I'll take the time and sketch how this step would be received/seen by
the public.

- This was obviously motivated by the QPL draft for Qt, and the
intention is clearly that Qt and KDE be kept out of Debian
- Those KDE advocates were right who said that Debian (i.e. the radical
'majority' of developers) simply don't *want* KDE in their distribution;
that Debian lied about their real motivation to exclude KDE and that
they abuse their Social Contract to further personal preferences.
- The proposal comes from a convinced KDE enemy/hater, who even voted
against the KDE newsgroup. Not convincing for fair suggestion.
- He wants to push it through in a rush, "by the end of [his] term as
Debian leader", to exploit the still existant anti-Qt and anti-KDE
feeling among some developers. Particularly peculiar is that this
proposal would be put into effect by the end of the year, i.e. before
the final QPL is out. Instead of working with TrollTech to try and
improve the current QPL draft, this would give a clear signal to them:
"We don't care about your problems, we simply don't want you in!"
- The fact that Ian wants to finish this in his "term as leader"
indicates something else: He wants to raisen his profile on the expense
of Debian, eradicate the signs of former Debian leader Bruce Perens and
bring himself in a good position of becoming e.g. the next SPI
president. With Open Source becoming increasingly popular, there is a
lot of fame to be earned.
- Even other Debian developers have pointed out that the arguments
against the 'patch only' licenses do not hold (see Chris Waters
http://www.debian.org/Lists-Archives/debian-devel-9811/msg02412.html).
Most of what seems to be problematic is of practical (RMS), i.e.
technical nature and can be solved with technical means (like improving
CVS). It would be more sensible if Debian negotiated with TT to a
temporary 'CVS exemption' from the patch clause, until CVS can handle
this better.
- Most important: The respected personalities in the Linux community
will sharply object to this proposal, because
o It's incompatible with the OSD
o It prefers license over technical superiority even among free software
o It's incompatible with the FSF's free software definition
This is why ESR, Linus and RMS won't welcome Ian's DFSG. This means that
a large part of the Linux community will also reject it.

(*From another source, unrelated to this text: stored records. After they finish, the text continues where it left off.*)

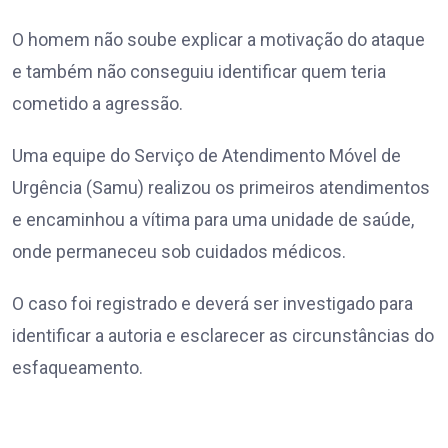
O homem não soube explicar a motivação do ataque
e também não conseguiu identificar quem teria
cometido a agressão.
Uma equipe do Serviço de Atendimento Móvel de
Urgência (Samu) realizou os primeiros atendimentos
e encaminhou a vítima para uma unidade de saúde,
onde permaneceu sob cuidados médicos.
O caso foi registrado e deverá ser investigado para
identificar a autoria e esclarecer as circunstâncias do
esfaqueamento.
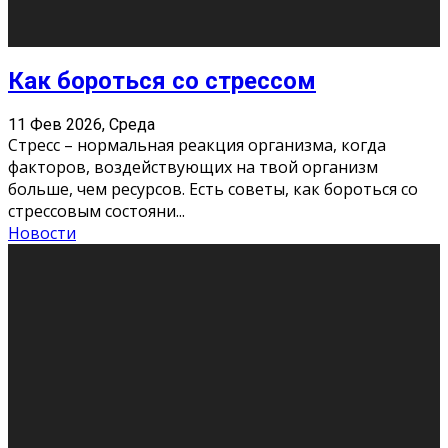
Хорошо, что о дате экзам
...
Новости
Подведены итоги Республиканского
конкурса «Моя семейная реликвия»,
приуроченного к Году села в
Республике Коми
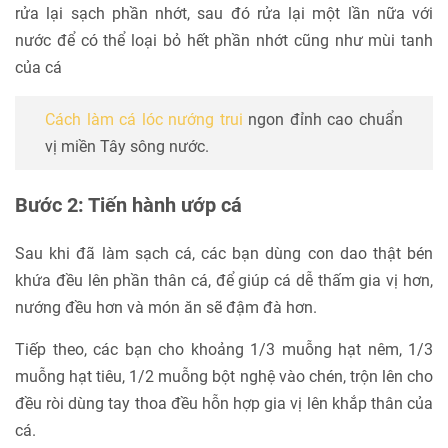
rửa lại sạch phần nhớt, sau đó rửa lại một lần nữa với
nước để có thể loại bỏ hết phần nhớt cũng như mùi tanh
của cá
Cách làm cá lóc nướng trui
ngon đỉnh cao chuẩn
vị miền Tây sông nước.
Bước 2: Tiến hành ướp cá
Sau khi đã làm sạch cá, các bạn dùng con dao thật bén
khứa đều lên phần thân cá, để giúp cá dễ thấm gia vị hơn,
nướng đều hơn và món ăn sẽ đậm đà hơn.
Tiếp theo, các bạn cho khoảng 1/3 muỗng hạt nêm, 1/3
muỗng hạt tiêu, 1/2 muỗng bột nghệ vào chén, trộn lên cho
đều ròi dùng tay thoa đều hỗn hợp gia vị lên khắp thân của
cá.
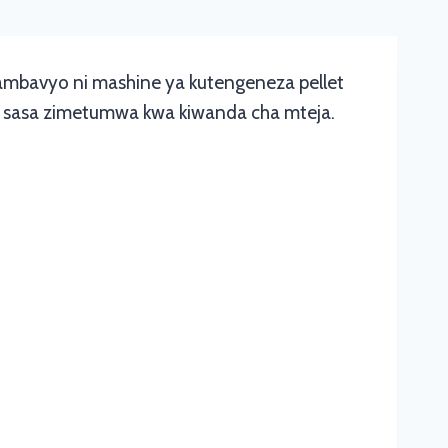
, ambavyo ni mashine ya kutengeneza pellet
na sasa zimetumwa kwa kiwanda cha mteja.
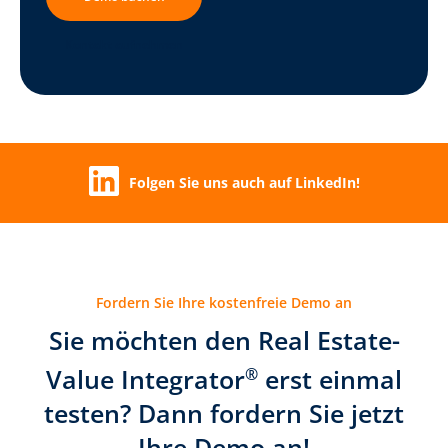
Kontakt aufnehmen
Folgen Sie uns auch auf LinkedIn!
Fordern Sie Ihre kostenfreie Demo an
Sie möchten den Real Estate-
Value Integrator
erst einmal
®
testen? Dann fordern Sie jetzt
Ihre Demo an!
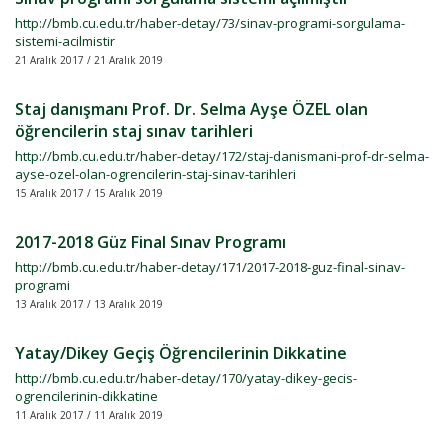
http://bmb.cu.edu.tr/haber-detay/73/sinav-programi-sorgulama-
sistemi-acilmistir
21 Aralık 2017 / 21 Aralık 2019
Staj danışmanı Prof. Dr. Selma Ayşe ÖZEL olan
öğrencilerin staj sınav tarihleri
http://bmb.cu.edu.tr/haber-detay/172/staj-danismani-prof-dr-selma-
ayse-ozel-olan-ogrencilerin-staj-sinav-tarihleri
15 Aralık 2017 / 15 Aralık 2019
2017-2018 Güz Final Sınav Programı
http://bmb.cu.edu.tr/haber-detay/171/2017-2018-guz-final-sinav-
programi
13 Aralık 2017 / 13 Aralık 2019
Yatay/Dikey Geçiş Öğrencilerinin Dikkatine
http://bmb.cu.edu.tr/haber-detay/170/yatay-dikey-gecis-
ogrencilerinin-dikkatine
11 Aralık 2017 / 11 Aralık 2019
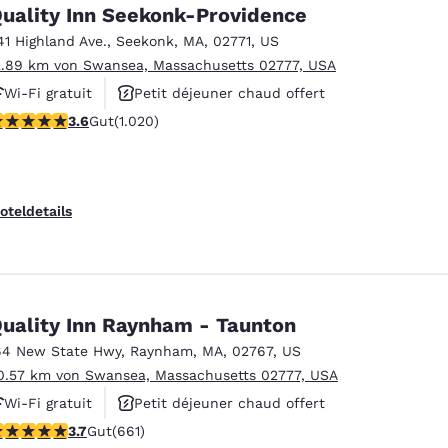
México
Mexico
uality Inn Seekonk-Providence
Español
English
41 Highland Ave.
,
Seekonk
,
MA
,
02771
,
US
2.89 km von Swansea, Massachusetts 02777, USA
Wi-Fi gratuit
Petit déjeuner chaud offert
nd
Germany
España
English
Español
.56-Sterne-Bewertung. Gut. 1020 Bewertungen
3.6
Gut
(1.020)
Animaux acceptés
France
France
Français
English
oteldetails
Italia
Italy
Italiano
English
ngdom
uality Inn Raynham - Taunton
64 New State Hwy
,
Raynham
,
MA
,
02767
,
US
0.57 km von Swansea, Massachusetts 02777, USA
India
New Zealan
Wi-Fi gratuit
Petit déjeuner chaud offert
English
English
.66-Sterne-Bewertung. Gut. 661 Bewertungen
3.7
Gut
(661)
Centre de conditionnement physique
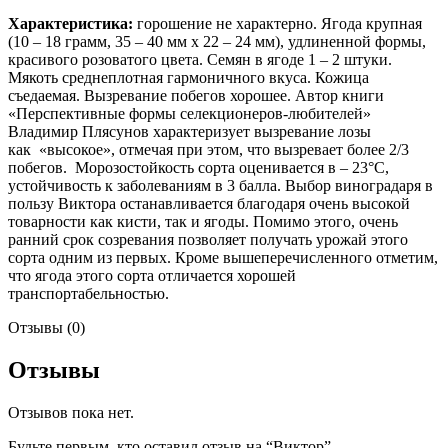
Характеристика:
горошение не характерно. Ягода крупная
(10 – 18 грамм, 35 – 40 мм х 22 – 24 мм), удлиненной формы,
красивого розоватого цвета. Семян в ягоде 1 – 2 штуки.
Мякоть среднеплотная гармоничного вкуса. Кожица
съедаемая. Вызревание побегов хорошее. Автор книги
«Перспективные формы селекционеров-любителей»
Владимир Плясунов характеризует вызревание лозы
как «высокое», отмечая при этом, что вызревает более 2/3
побегов. Морозостойкость сорта оценивается в – 23°С,
устойчивость к заболеваниям в 3 балла. Выбор виноградаря в
пользу Виктора останавливается благодаря очень высокой
товарности как кисти, так и ягоды. Помимо этого, очень
ранний срок созревания позволяет получать урожай этого
сорта одним из первых. Кроме вышеперечисленного отметим,
что ягода этого сорта отличается хорошей
транспортабельностью.
Отзывы (0)
Отзывы
Отзывов пока нет.
Будьте первым, кто оставил отзыв на “Виктор”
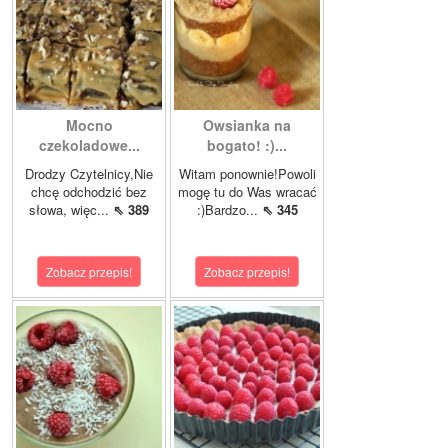
Mocno
Owsianka na
czekoladowe...
bogato! :)...
Drodzy Czytelnicy,Nie
Witam ponownie!Powoli
chcę odchodzić bez
mogę tu do Was wracać
słowa, więc...
⇖ 389
:)Bardzo...
⇖ 345
Zobacz przepis!
Zobacz przepis!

Perhaps I've forgotten something, os something won't happen as
exspected, but most of it is probable. 
Ian's DFSG draft is and will always be seen as an attack against KDE and
TrollTech, no matter how often he says that it is just for the sake of
truly free software. Free software (in its most consequent form) is RMS,
and standing up against RMS doesn't make you look very credible and
honest.
Debian is too big and too important to have a <rant>'radical career
guy'</rant> tinker around with it.

Besides some nuisances, there are IMHO also several advantages of the
'patch only' approach as described in the QPL that haven't been
mentioned yet:
- patches must be properly documented and separate from the original
sources: more transparency for other developers, easier to locate bugs
and conflicts between certain patches
- responsibility for each patch is clear: more difficult to
intentionally introduce trojan horses anonymously
- people who don't need certain features can easily revert to the
'pristine source'
- `Patch system` totally hidden by the package management system, those
who use dpkg or rpm see no difference
- patch clause only relevant for developers ("people who know how to
deal with this"), modified binaries may be distributed for users
As a compromise for those developers who still have problems with the
patch system, Debian could ask TrollTech to allow a
"original+patches+modified source" distribution as well.

All in all, Debian should provide *guidelines* for free software, not a
"License for Licenses" like this new draft. 
After all, it is the free decision of the Debian developers what
software gets in and what not. Discussing and deciding such issues has
always been a part of Debian's culture.